• DATA PROVIDED

***

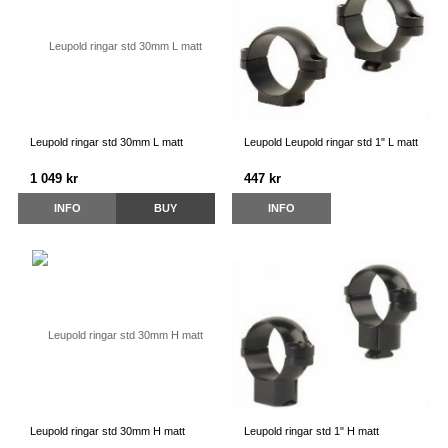
Leupold ringar std 30mm L matt
Leupold Leupold ringar std 1" L matt
1 049 kr
447 kr
INFO
BUY
INFO
Leupold ringar std 30mm H matt
Leupold ringar std 1" H matt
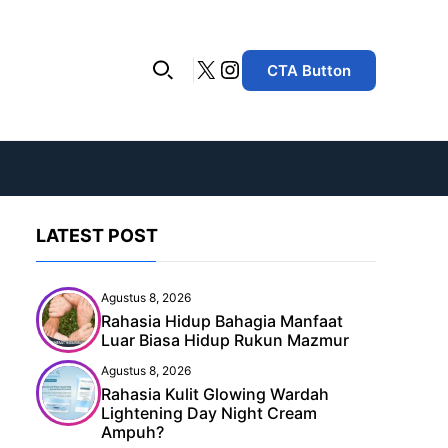
X
Instagram
CTA Button
LATEST POST
Agustus 8, 2026
Rahasia Hidup Bahagia Manfaat
Luar Biasa Hidup Rukun Mazmur
Agustus 8, 2026
Rahasia Kulit Glowing Wardah
Lightening Day Night Cream
Ampuh?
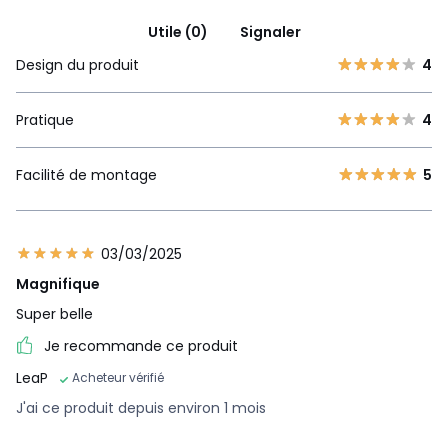
Utile (0)
Signaler
Design du produit
4
Pratique
4
Facilité de montage
5
03/03/2025
Magnifique
Super belle
Je recommande ce produit
LeaP
Acheteur vérifié
J'ai ce produit depuis environ 1 mois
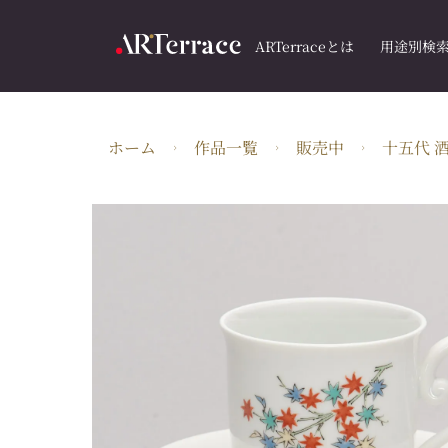
ARTerraceとは
用途別検
ホーム
作品一覧
販売中
十五代 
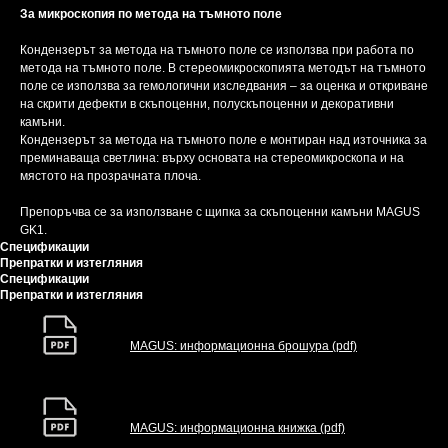
За микроскопия по метода на тъмното поле
Кондензерът за метода на тъмното поле се използва при работа по
метода на тъмното поле. В стереомикроскопията методът на тъмното
поле се използва за гемологични изследвания – за оценка и откриване
на скрити дефекти в скъпоценни, полускъпоценни и декоративни
камъни.
Кондензерът за метода на тъмното поле е монтиран над източника за
преминаваща светлина: върху основата на стереомикроскопа и на
мястото на прозрачната плоча.
Препоръчва се за използване с щипка за скъпоценни камъни MAGUS
GK1.
Спецификации
Препратки и изтегляния
Спецификации
Препратки и изтегляния
MAGUS: информационна брошура (pdf)
MAGUS: информационна книжка (pdf)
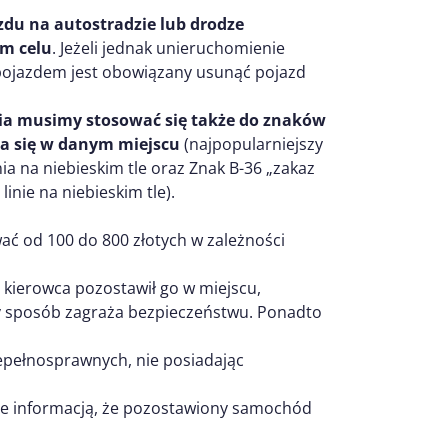
zdu na autostradzie lub drodze
m celu
. Jeżeli jednak unieruchomienie
 pojazdem jest obowiązany usunąć pojazd
a musimy stosować się także do znaków
ia się w danym miejscu
(najpopularniejszy
nia na niebieskim tle oraz Znak B-36 „zakaz
linie na niebieskim tle).
ć od 100 do 800 złotych w zależności
li kierowca pozostawił go w miejscu,
nny sposób zagraża bezpieczeństwu. Ponadto
epełnosprawnych, nie posiadając
ne informacją, że pozostawiony samochód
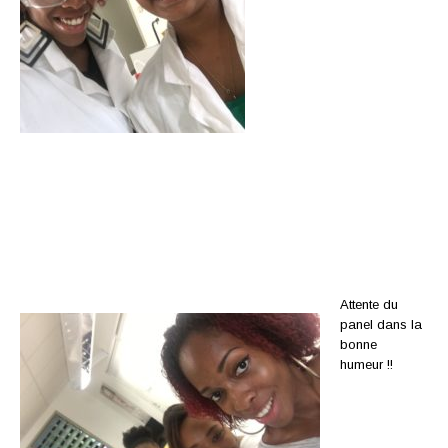
Attente du
panel dans la
bonne
humeur !!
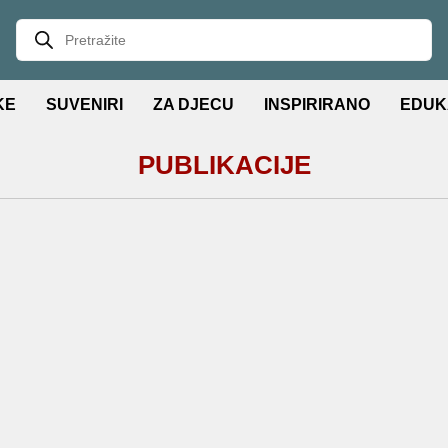
KE
SUVENIRI
ZA DJECU
INSPIRIRANO
EDUK
PUBLIKACIJE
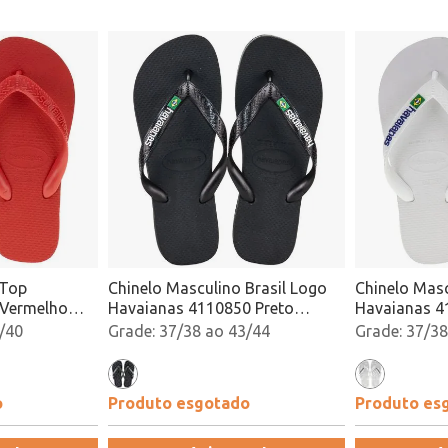
 Top
Chinelo Masculino Brasil Logo
Chinelo Masc
 Vermelho
Havaianas 4110850 Preto
Havaianas 4
Atacado
Atacado
/40
37/38 ao 43/44
37/38
o
Produto esgotado
Produto es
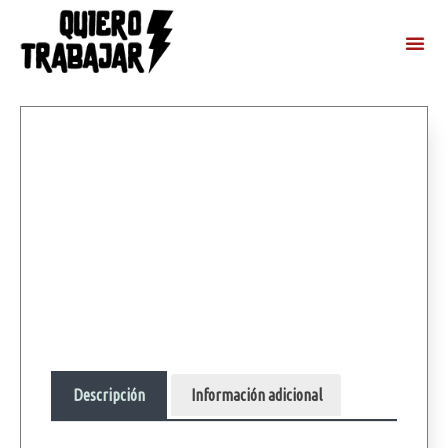
Descripción
Información adicional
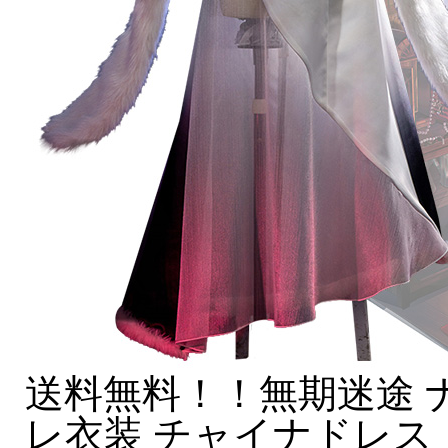
送料無料！！無期迷途 
レ衣装 チャイナドレス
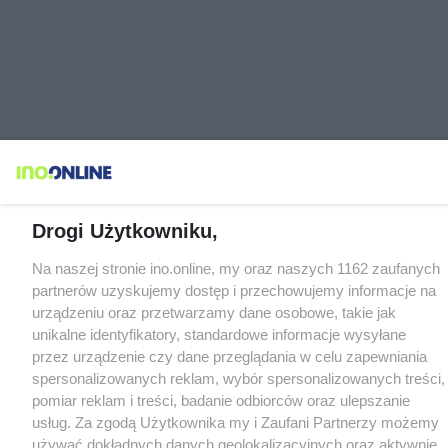
Drogi Użytkowniku,
Na naszej stronie ino.online, my oraz naszych 1162 zaufanych
partnerów uzyskujemy dostęp i przechowujemy informacje na
urządzeniu oraz przetwarzamy dane osobowe, takie jak
unikalne identyfikatory, standardowe informacje wysyłane
przez urządzenie czy dane przeglądania w celu zapewniania
spersonalizowanych reklam, wybór spersonalizowanych treści,
pomiar reklam i treści, badanie odbiorców oraz ulepszanie
usług. Za zgodą Użytkownika my i Zaufani Partnerzy możemy
używać dokładnych danych geolokalizacyjnych oraz aktywnie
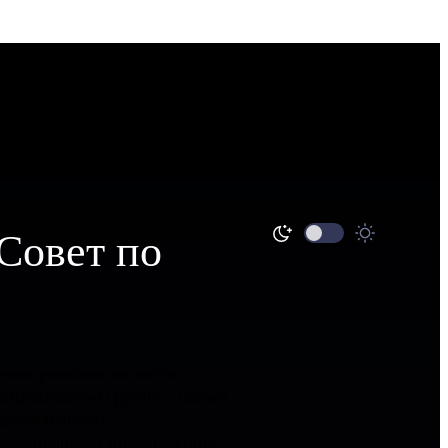
Совет по
рным рынкам» является
нициативную группу с целью
нформативной,
 обеспечивает продвижение,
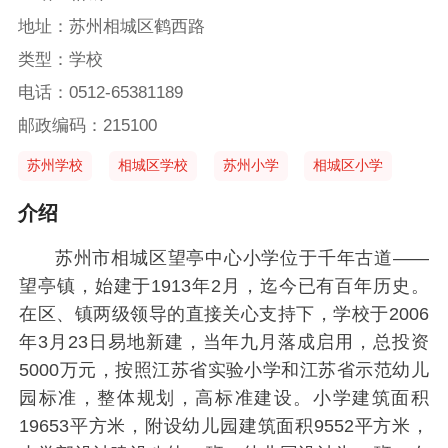
地址：苏州相城区鹤西路
类型：学校
电话：0512-65381189
邮政编码：215100
苏州学校
相城区学校
苏州小学
相城区小学
介绍
苏州市相城区望亭中心小学位于千年古道——
望亭镇，始建于1913年2月，迄今已有百年历史。
在区、镇两级领导的直接关心支持下，学校于2006
年3月23日易地新建，当年九月落成启用，总投资
5000万元，按照江苏省实验小学和江苏省示范幼儿
园标准，整体规划，高标准建设。小学建筑面积
19653平方米，附设幼儿园建筑面积9552平方米，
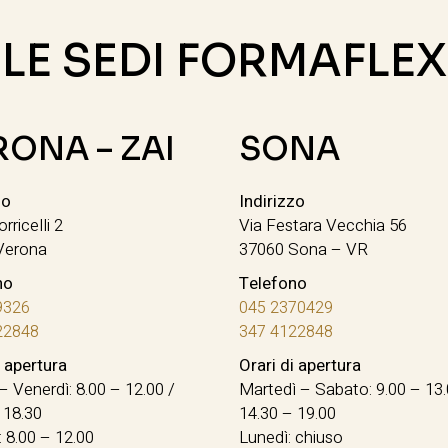
LE SEDI FORMAFLEX
RONA – ZAI
SONA
zo
Indirizzo
orricelli 2
Via Festara Vecchia 56
Verona
37060 Sona – VR
no
Telefono
9326
045 2370429
22848
347 4122848
i apertura
Orari di apertura
– Venerdì: 8.00 – 12.00 /
Martedì – Sabato: 9.00 – 13.
 18.30
14.30 – 19.00
 8.00 – 12.00
Lunedì: chiuso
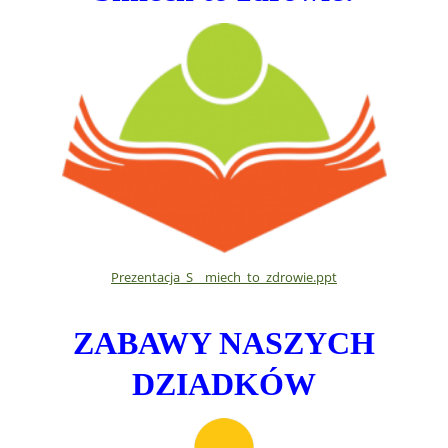
Prezentacja_S__miech_to_zdrowie.ppt
ZABAWY NASZYCH
DZIADKÓW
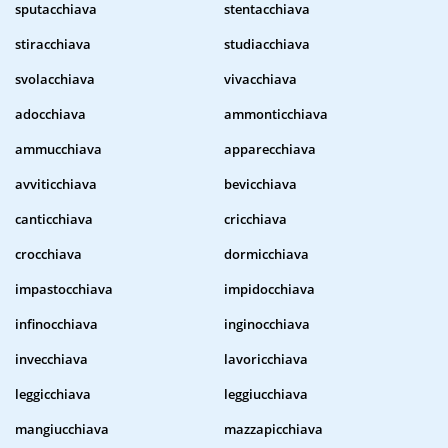
sputacchiava
stentacchiava
stiracchiava
studiacchiava
svolacchiava
vivacchiava
adocchiava
ammonticchiava
ammucchiava
apparecchiava
avviticchiava
bevicchiava
canticchiava
cricchiava
crocchiava
dormicchiava
impastocchiava
impidocchiava
infinocchiava
inginocchiava
invecchiava
lavoricchiava
leggicchiava
leggiucchiava
mangiucchiava
mazzapicchiava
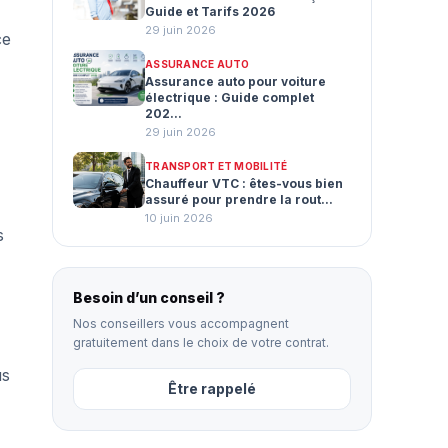
Guide et Tarifs 2026
29 juin 2026
ce
ASSURANCE AUTO
Assurance auto pour voiture
électrique : Guide complet
202...
29 juin 2026
TRANSPORT ET MOBILITÉ
Chauffeur VTC : êtes-vous bien
assuré pour prendre la rout...
10 juin 2026
s
Besoin d’un conseil ?
Nos conseillers vous accompagnent
gratuitement dans le choix de votre contrat.
us
Être rappelé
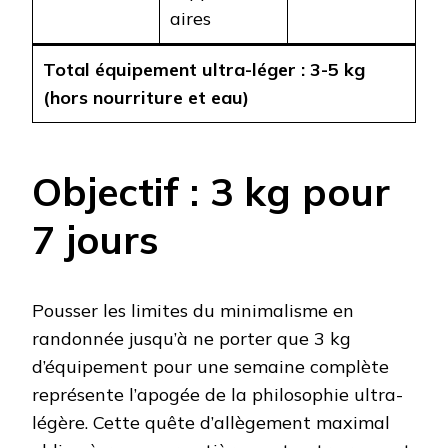
aires
Total équipement ultra-léger : 3-5 kg
(hors nourriture et eau)
Objectif : 3 kg pour
7 jours
Pousser les limites du minimalisme en
randonnée jusqu’à ne porter que 3 kg
d’équipement pour une semaine complète
représente l’apogée de la philosophie ultra-
légère. Cette quête d’allègement maximal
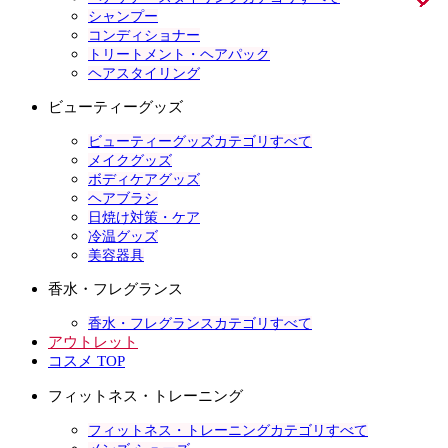
シャンプー
コンディショナー
トリートメント・ヘアパック
ヘアスタイリング
ビューティーグッズ
ビューティーグッズカテゴリすべて
メイクグッズ
ボディケアグッズ
ヘアブラシ
日焼け対策・ケア
冷温グッズ
美容器具
香水・フレグランス
香水・フレグランスカテゴリすべて
アウトレット
コスメ TOP
フィットネス・トレーニング
フィットネス・トレーニングカテゴリすべて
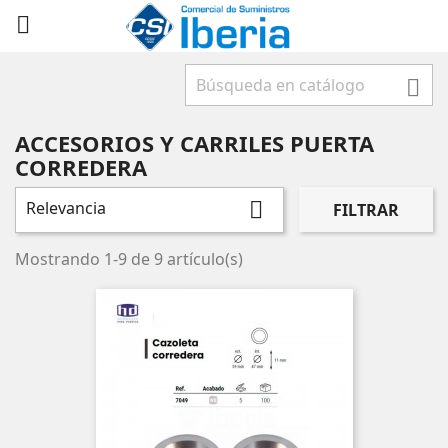



ACCESORIOS Y CARRILES PUERTA
CORREDERA
Relevancia

FILTRAR
Mostrando 1-9 de 9 artículo(s)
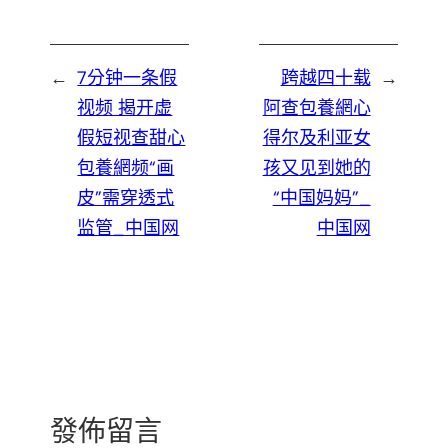
←
7分钟一条假
跨越四十载
→
视频 揭开虚
阿查包養網心
假短视查甜心
得尔及利亚女
包養網频“画
孩又见到她的
皮”需穿透式
“中国妈妈”_
监管_中国网
中国网
發佈留言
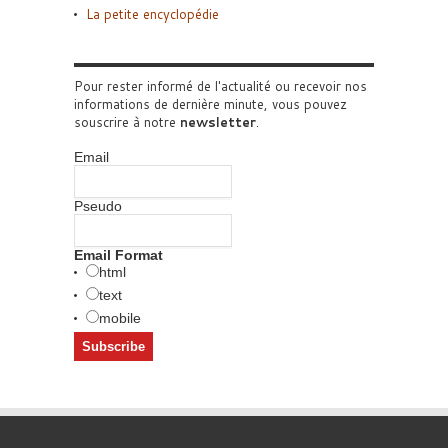
La petite encyclopédie
Pour rester informé de l'actualité ou recevoir nos
informations de dernière minute, vous pouvez
souscrire à notre
newsletter
.
Email
Pseudo
Email Format
html
text
mobile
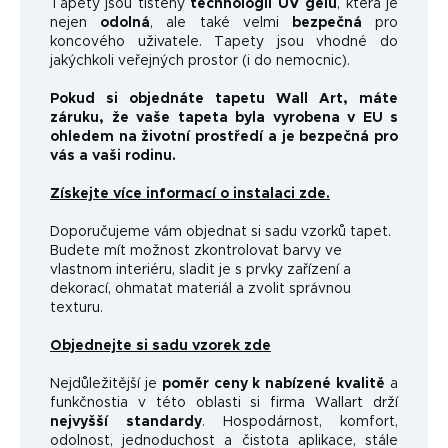
Tapety jsou tištěny
technologií UV gelu
, která je
nejen
odolná
, ale také velmi
bezpečná
pro
koncového uživatele. Tapety jsou vhodné do
jakýchkoli veřejných prostor (i do nemocnic).
Pokud si objednáte tapetu Wall Art, máte
záruku, že vaše tapeta byla vyrobena v EU s
ohledem na životní prostředí a je bezpečná pro
vás a vaši rodinu.
Získejte více informací o instalaci zde.
Doporučujeme vám objednat si sadu vzorků tapet.
Budete mít možnost zkontrolovat barvy ve
vlastnom interiéru, sladit je s prvky zařízení a
dekorací, ohmatat materiál a zvolit správnou
texturu.
Objednejte si sadu vzorek zde
Nejdůležitější je
poměr ceny k nabízené kvalitě
a
funkčnosti
a v této oblasti si firma Wallart drží
nejvyšší standardy
.
Hospodárnost, komfort,
odolnost, jednoduchost a čistota aplikace, stále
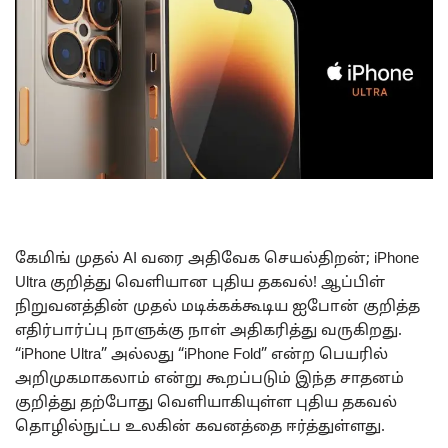
கேமிங் முதல் AI வரை அதிவேக செயல்திறன்; iPhone
Ultra குறித்து வெளியான புதிய தகவல்! ஆப்பிள்
நிறுவனத்தின் முதல் மடிக்கக்கூடிய ஐபோன் குறித்த
எதிர்பார்ப்பு நாளுக்கு நாள் அதிகரித்து வருகிறது.
“iPhone Ultra” அல்லது “iPhone Fold” என்ற பெயரில்
அறிமுகமாகலாம் என்று கூறப்படும் இந்த சாதனம்
குறித்து தற்போது வெளியாகியுள்ள புதிய தகவல்
தொழில்நுட்ப உலகின் கவனத்தை ஈர்த்துள்ளது.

***

• WHAT YOU SHOULD DO
In the records above, copy exactly everything from the line that has "(hors nourriture et eau)" down to the line that has "La petite encyclopédie", both ends included, and leave out the pictures.

• FINAL ANSWER
(hors nourriture et eau)
Objectif : 3 kg pour
7 jours
Pousser les limites du minimalisme en
randonnée jusqu’à ne porter que 3 kg
d’équipement pour une semaine complète
représente l’apogée de la philosophie ultra-
légère. Cette quête d’allègement maximal
シャンプー
コンディショナー
トリートメント・ヘアパック
ヘアスタイリング
ビューティーグッズ
ビューティーグッズカテゴリすべて
メイクグッズ
ボディケアグッズ
ヘアブラシ
日焼け対策・ケア
冷温グッズ
美容器具
香水・フレグランス
香水・フレグランスカテゴリすべて
アウトレット
コスメ TOP
フィットネス・トレーニング
フィットネス・トレーニングカテゴリすべて



ACCESORIOS Y CARRILES PUERTA
CORREDERA
Relevancia

FILTRAR
Mostrando 1-9 de 9 artículo(s)
←
7分钟一条假
跨越四十载
→
视频 揭开虚
阿查包養網心
假短视查甜心
得尔及利亚女
包養網频“画
孩又见到她的
皮”需穿透式
“中国妈妈”_
监管_中国网
中国网
發佈留言
La petite encyclopédie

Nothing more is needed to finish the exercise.